CHECK YOUR UNDERSTANDING:
**A)** Answer each question using the post on 401k tax deferral.
(i) What return is given for the bonds held in the 401K?
(ii) What after-tax total does the post give for the 401K bonds?
(iii) What combined tax rate is listed for the stocks held in the taxable account?
**B)** Pick up the post on 401k tax deferral after its last line and continue it.

TEXT SECTION:
======

On Nov 8, 3:59 pm, Tad Borek <bore...[at]pacbell.net> wrote:
- quote -

> That's the basic idea and you'd need to look at each asset class and
> make similar comparisons. Point being, in today's low-yield world...is
> avoiding tax on ~4-5% interest the best use of a 401k's tax deferral?
> Not just this year, but over the looooong life of these investments?


Today's low yield world:

Option 1: Hold bonds in 401K, stocks in taxable

401K: 50K Bonds
5% return
30% income tax
after-tax total: 93K

Taxable: 50K Stocks
10% return
2% yield
22.5% tax (15% LTCG, 5% state, 2.5% non-LTCG)

======

STORED DATA:
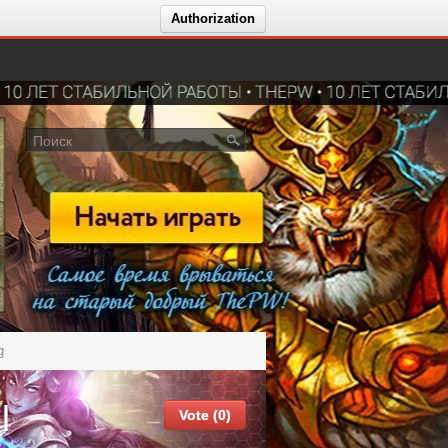
Authorization
g
l
Vote (0)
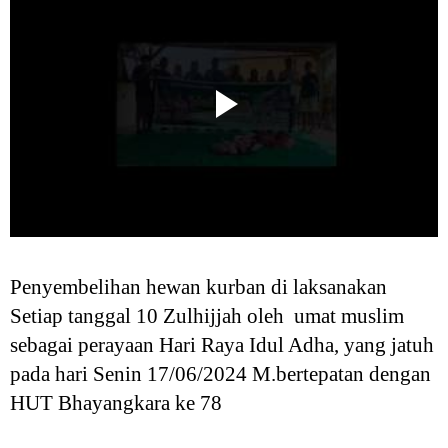
Penyembelihan hewan kurban di laksanakan
Setiap tanggal 10 Zulhijjah oleh umat muslim
sebagai perayaan Hari Raya Idul Adha, yang jatuh
pada hari Senin 17/06/2024 M.bertepatan dengan
HUT Bhayangkara ke 78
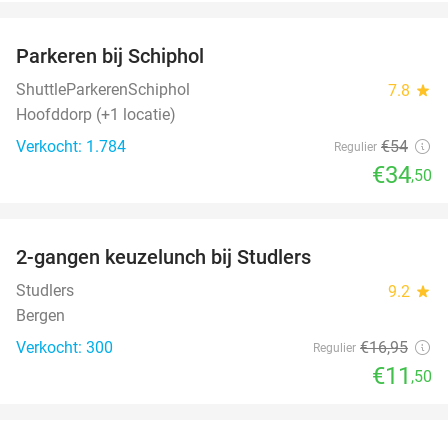
favorite_border
Parkeren bij Schiphol
36%
ShuttleParkerenSchiphol
7.8
star
Hoofddorp (+1 locatie)
Verkocht: 1.784
€54
Regulier
€34
,50
favorite_border
2-gangen keuzelunch bij Studlers
32%
Studlers
9.2
star
Bergen
Verkocht: 300
€16
,95
Regulier
€11
,50
favorite_border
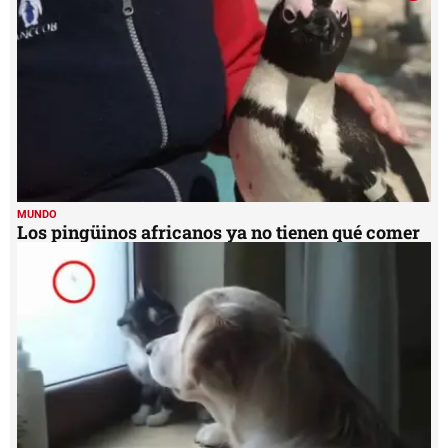
MUNDO
Los pingüinos africanos ya no tienen qué comer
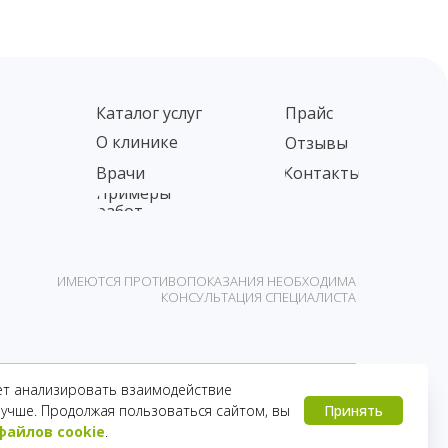
Каталог услуг
Прайс
О клинике
Отзывы
Врачи
Контакты
Примеры
работ
ИМЕЮТСЯ ПРОТИВОПОКАЗАНИЯ НЕОБХОДИМА
КОНСУЛЬТАЦИЯ СПЕЦИАЛИСТА
ет анализировать взаимодействие
иденциальности и обработки персональных данных
Согласие на обработку персональных данных
лучше. Продолжая пользоваться сайтом, вы
Принять
 на получение рекламно-информационной рассылки
файлов cookie
.
Политика использования файлов cookie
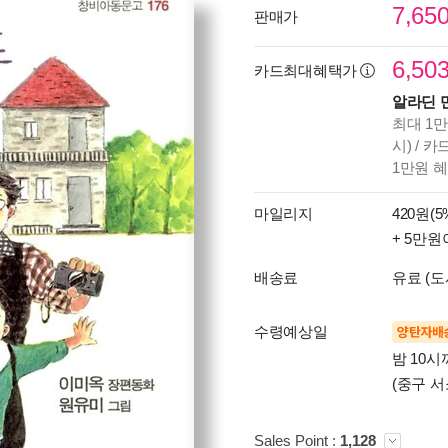
7,65
판매가
6,50
카드최대혜택가
알라딘 
최대 1만
시) / 
1만원 
마일리지
420원(5
+ 5만원
배송료
유료 (도
수령예상일
양탄자배
밤 10
(중구 서
Sales Point :
1,128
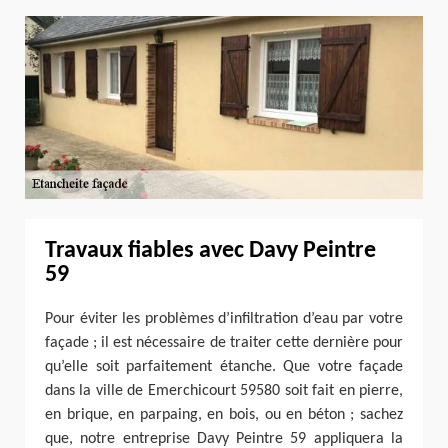
Travaux fiables avec Davy Peintre
59
Pour éviter les problèmes d’infiltration d’eau par votre
façade ; il est nécessaire de traiter cette dernière pour
qu’elle soit parfaitement étanche. Que votre façade
dans la ville de Emerchicourt 59580 soit fait en pierre,
en brique, en parpaing, en bois, ou en béton ; sachez
que, notre entreprise Davy Peintre 59 appliquera la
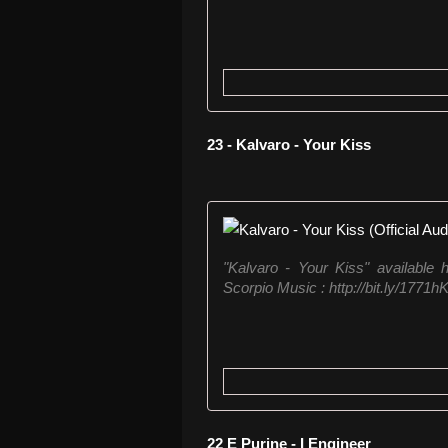
23 - Kalvaro - Your Kiss
"Kalvaro - Your Kiss" available h
Scorpio Music : http://bit.ly/1771h
22 E Purine - I Engineer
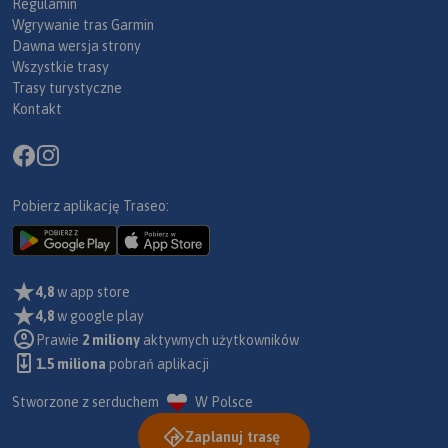
Regulamin
Wgrywanie tras Garmin
Dawna wersja strony
Wszystkie trasy
Trasy turystyczne
Kontakt
Pobierz aplikację Traseo:
4,8
w app store
4,8
w google play
Prawie
2 miliony
aktywnych użytkowników
1.5 miliona
pobrań aplikacji
Stworzone z serduchem
W Polsce
Zaplanuj trasę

======

WRITTEN ANSWERS:
**A)**
(i) 5%
(ii) 93K
(iii) 22.5%

**B)**
after-tax total: 284K

Combined balance: 377K

Option 2: Hold stocks in 401K, bonds in taxable

401K: 50K Stocks
10% return
30% income tax
after-tax total: 235K

Taxable: 50K Bonds
5% return
5% yield
30% tax
after-tax total: 103K

Combined balance: 338K

A resounding victory for Bonds in 401K and Stocks in Taxable if stock
yields remain in the 2% range.

-----

Let's now try this same scenario if stocks returned back to historic
5% yields.

401K: 50K Bonds
5% return
30% income tax
after-tax total: 93K

Taxable: 50K Stocks
10% return
5% yield
22.5% tax (15% LTCG, 5% state, 2.5% non-LTCG)
after-tax total: 265K

Combined balance: 358K

Bonds in 401K still win if yields go up to 5%. It would take dividend
yields to be 9% to finally hit the same 338K

-----

What if long term cap gains & qualified dividends was bumped up to
20%?

401K: 50K Bonds
5% return
30% income tax
after-tax total: 93K

Taxable: 50K Stocks
10% return
5% yield
27.5% tax (20% LTCG, 5% state, 2.5% non-LTCG)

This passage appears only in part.